[Source texts of formatted documents]
##############################

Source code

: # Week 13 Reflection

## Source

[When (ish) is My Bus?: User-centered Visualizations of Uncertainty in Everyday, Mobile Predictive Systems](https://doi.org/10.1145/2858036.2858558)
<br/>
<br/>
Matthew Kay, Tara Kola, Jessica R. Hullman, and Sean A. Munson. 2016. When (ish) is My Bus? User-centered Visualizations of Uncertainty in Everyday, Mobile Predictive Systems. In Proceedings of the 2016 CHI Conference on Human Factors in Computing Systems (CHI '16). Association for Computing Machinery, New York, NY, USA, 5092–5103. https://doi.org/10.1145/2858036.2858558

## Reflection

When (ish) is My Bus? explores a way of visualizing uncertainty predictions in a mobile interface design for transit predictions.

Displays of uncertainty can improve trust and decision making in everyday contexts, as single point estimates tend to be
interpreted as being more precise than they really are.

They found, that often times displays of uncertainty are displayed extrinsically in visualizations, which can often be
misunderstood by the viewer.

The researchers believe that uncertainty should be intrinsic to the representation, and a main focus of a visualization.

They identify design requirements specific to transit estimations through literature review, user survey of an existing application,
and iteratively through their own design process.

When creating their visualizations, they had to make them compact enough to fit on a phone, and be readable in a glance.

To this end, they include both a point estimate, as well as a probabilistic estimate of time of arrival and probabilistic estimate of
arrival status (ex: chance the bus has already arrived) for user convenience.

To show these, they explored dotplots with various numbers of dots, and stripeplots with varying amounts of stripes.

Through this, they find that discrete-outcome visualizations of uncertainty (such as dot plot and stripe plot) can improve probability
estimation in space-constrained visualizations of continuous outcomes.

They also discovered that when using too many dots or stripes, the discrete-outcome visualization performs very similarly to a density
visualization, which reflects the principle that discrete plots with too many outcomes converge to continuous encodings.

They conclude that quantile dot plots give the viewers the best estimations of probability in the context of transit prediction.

##############################

-- Task details --
Where a line of the entries contains the word "arrival", copy that line.

-- Result of the exercise --
To this end, they include both a point estimate, as well as a probabilistic estimate of time of arrival and probabilistic estimate of
arrival status (ex: chance the bus has already arrived) for user convenience.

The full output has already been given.